As one who makes wine, mead, and beer myself, I was interested to read and review this book. My first exposure to mead was in a winemaking class where we took two of the classes to make up a batch of mead. I was surprised at the amount of honey required for a simple five gallon batch. I also learned the importance of not skimping on the quality of the honey. This book will confirm that and more.
Making Your Own Mead is not just a technique and recipe book. The first 17 pages or so cover the extensive history of mead. If you want to just jump into making mead, you can probably skip those pages. But if you’re like me and like a story to “romanticize” your mead making adventure, then take the 15-20 minutes and read about the history. The book starts with the importance of honey to primitive humankind and its place among air, water, and fire as well as salt, wine, and bread. You’ll read about the place of honey as the first sweetener and its place in the lives of ancient Hindus, through Aristotle, and mentions in the Bible. The history will be traced to current times and the importance of mead in early marriage and honeymoons is chronicled. I’m just touching the surface here. You’ll have to get the book for more interesting details of mead’s place in history.

# # #

Answer from the mead book review:
(a) How many of the winemaking classes went to making a batch of mead?
(b) Roughly how many opening pages of the book cover the history of mead?
(c) Along with air, water, and fire, which three things does the book set honey among?

▸ EXTRACTED MATERIAL:

# # #

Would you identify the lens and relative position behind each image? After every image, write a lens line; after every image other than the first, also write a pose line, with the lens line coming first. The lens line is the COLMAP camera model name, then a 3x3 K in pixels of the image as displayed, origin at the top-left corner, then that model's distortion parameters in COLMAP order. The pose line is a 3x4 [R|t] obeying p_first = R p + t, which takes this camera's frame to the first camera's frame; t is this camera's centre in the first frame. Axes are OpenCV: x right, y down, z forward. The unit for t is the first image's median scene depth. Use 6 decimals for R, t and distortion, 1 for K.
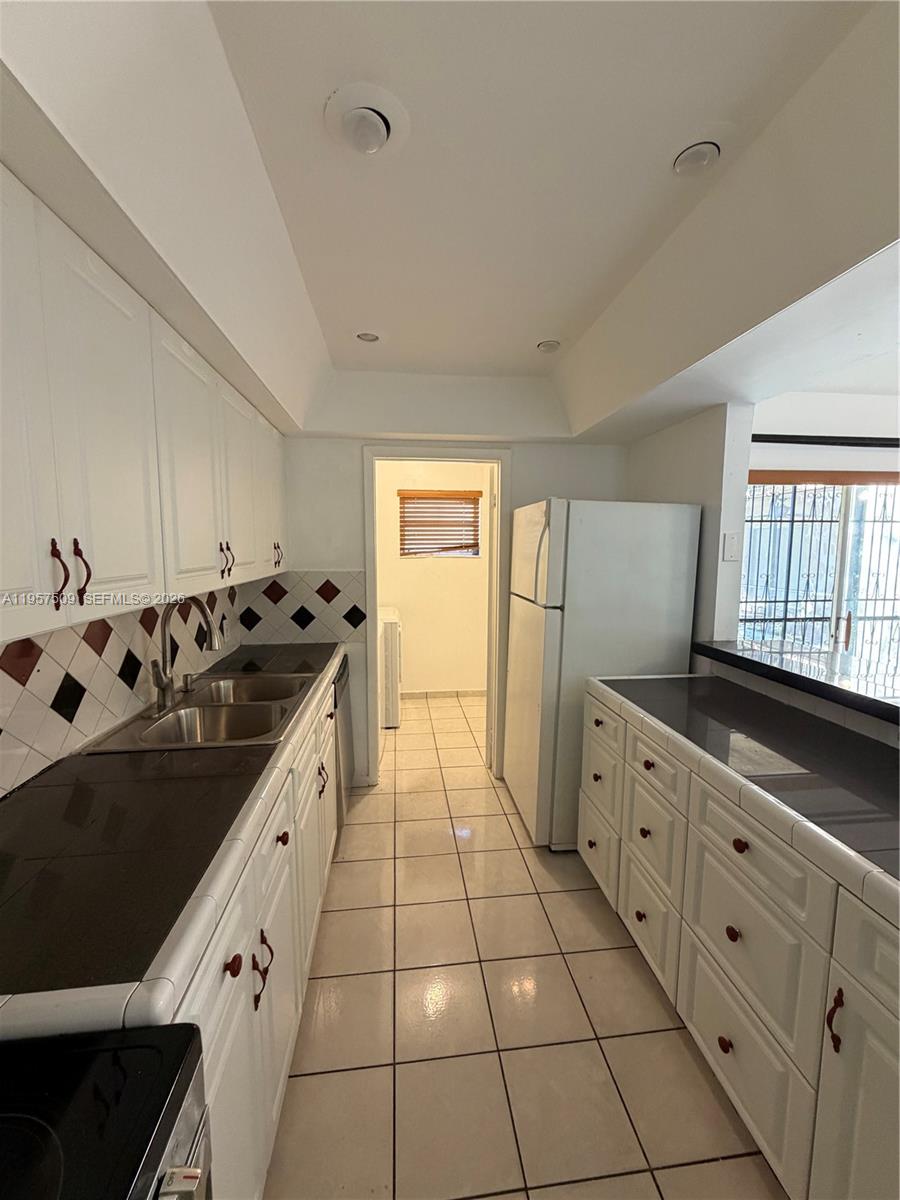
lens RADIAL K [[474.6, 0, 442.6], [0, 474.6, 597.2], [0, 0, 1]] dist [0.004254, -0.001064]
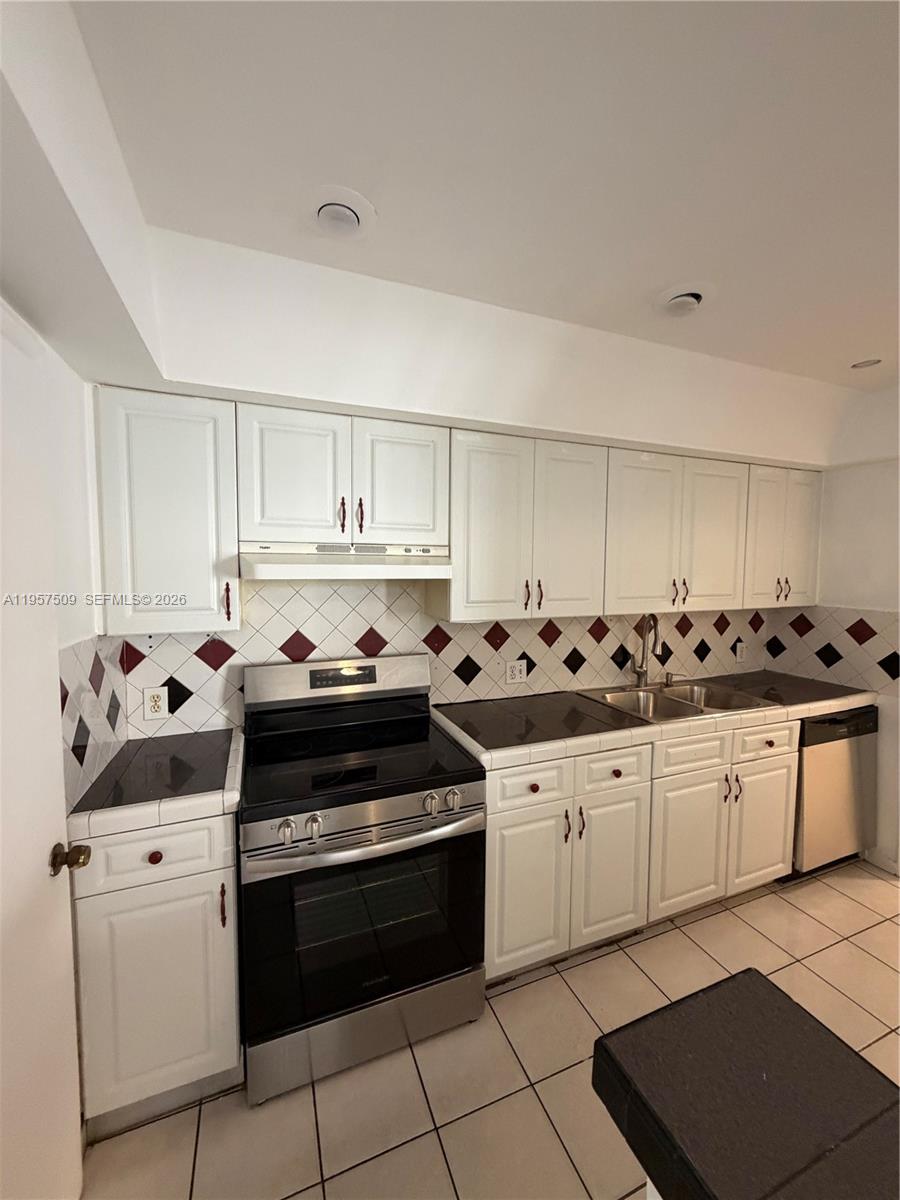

# # #

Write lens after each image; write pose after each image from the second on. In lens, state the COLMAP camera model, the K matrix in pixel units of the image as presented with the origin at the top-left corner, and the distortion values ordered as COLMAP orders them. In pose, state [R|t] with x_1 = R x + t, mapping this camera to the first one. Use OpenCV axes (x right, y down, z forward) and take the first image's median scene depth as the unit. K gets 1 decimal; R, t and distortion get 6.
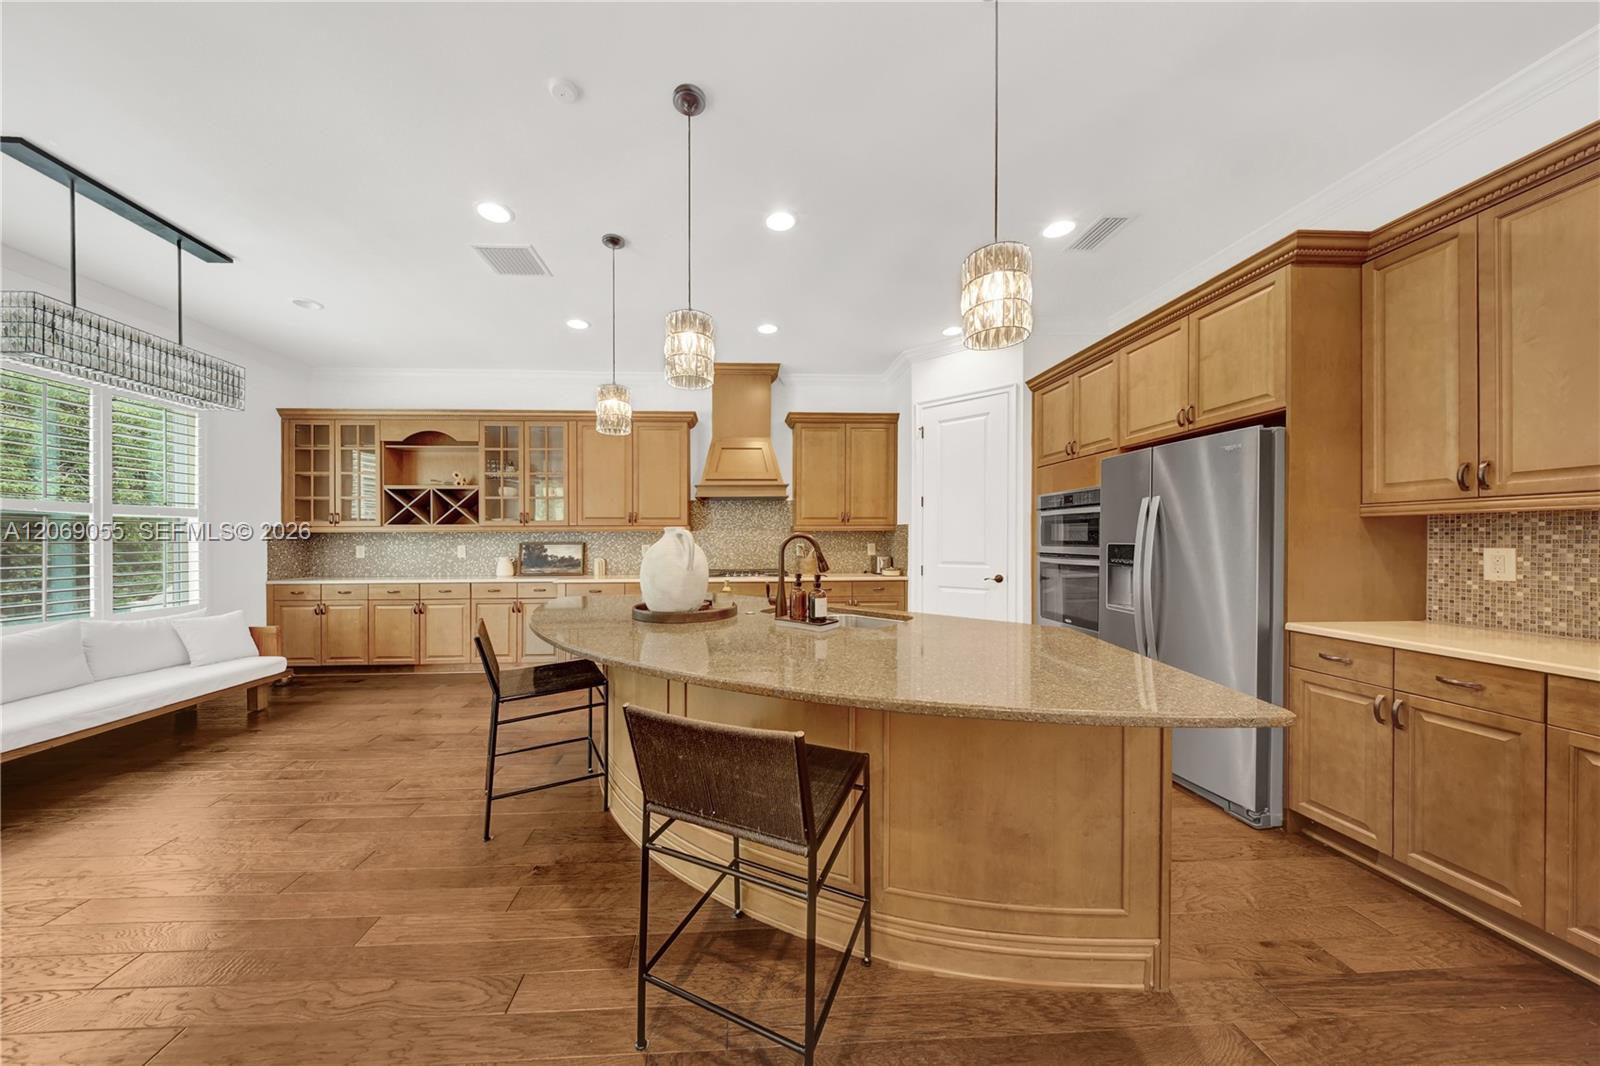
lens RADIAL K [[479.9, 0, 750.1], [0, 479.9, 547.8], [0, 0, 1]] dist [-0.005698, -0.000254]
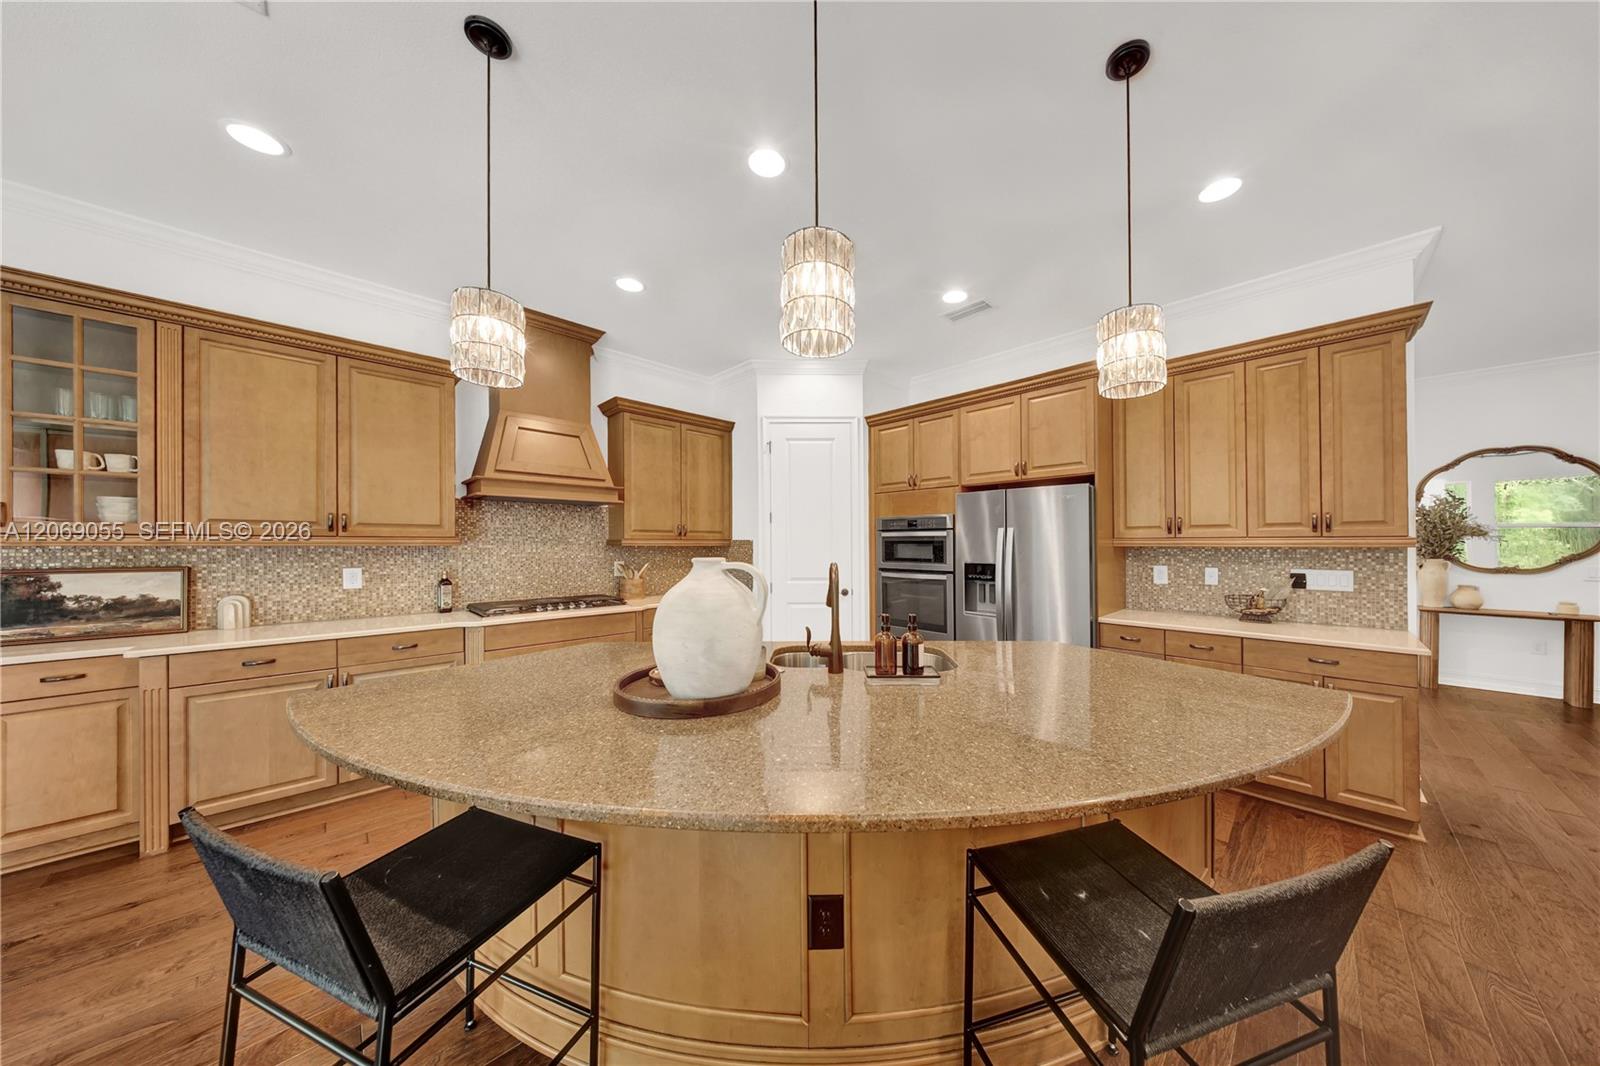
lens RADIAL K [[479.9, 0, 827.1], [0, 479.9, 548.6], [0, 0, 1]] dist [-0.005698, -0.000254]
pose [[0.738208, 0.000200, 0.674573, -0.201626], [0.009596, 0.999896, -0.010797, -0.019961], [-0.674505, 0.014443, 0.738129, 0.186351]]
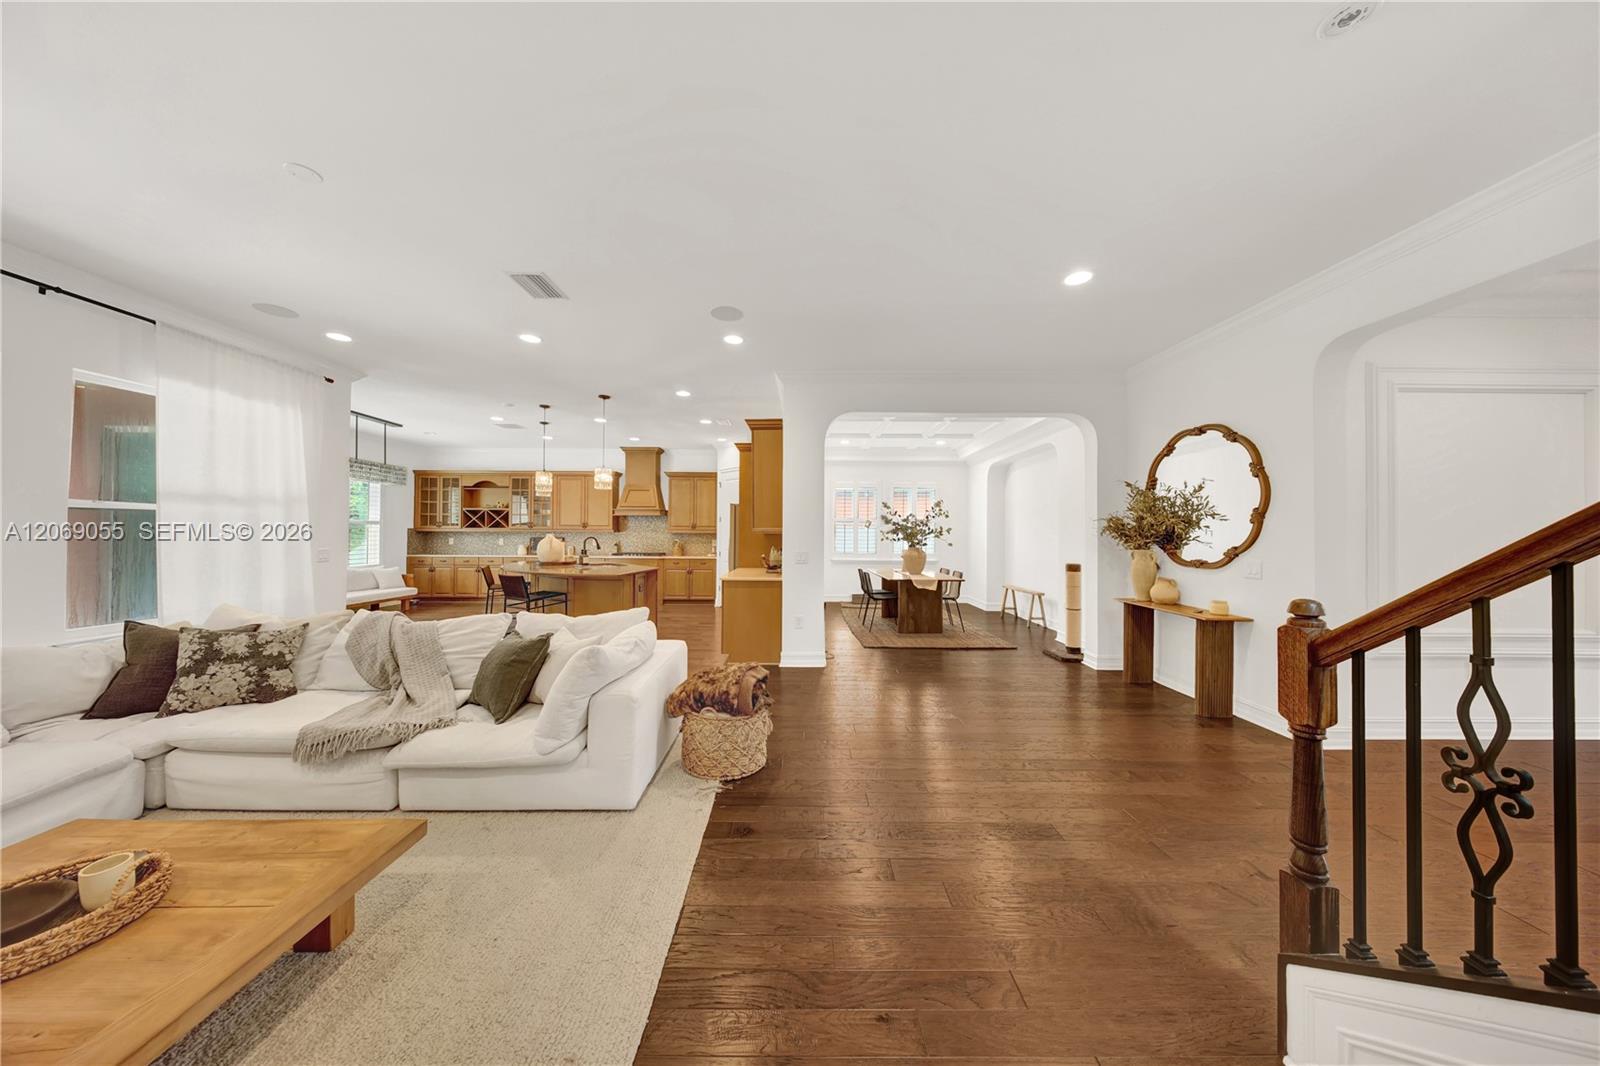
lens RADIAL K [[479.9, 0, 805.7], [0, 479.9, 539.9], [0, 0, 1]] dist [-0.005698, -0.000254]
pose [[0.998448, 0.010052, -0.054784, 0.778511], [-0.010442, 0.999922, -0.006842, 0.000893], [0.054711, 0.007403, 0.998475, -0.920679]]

# # #

▸ OUTPUT:
(a) Two
(b) About the first 17
(c) Salt, wine, and bread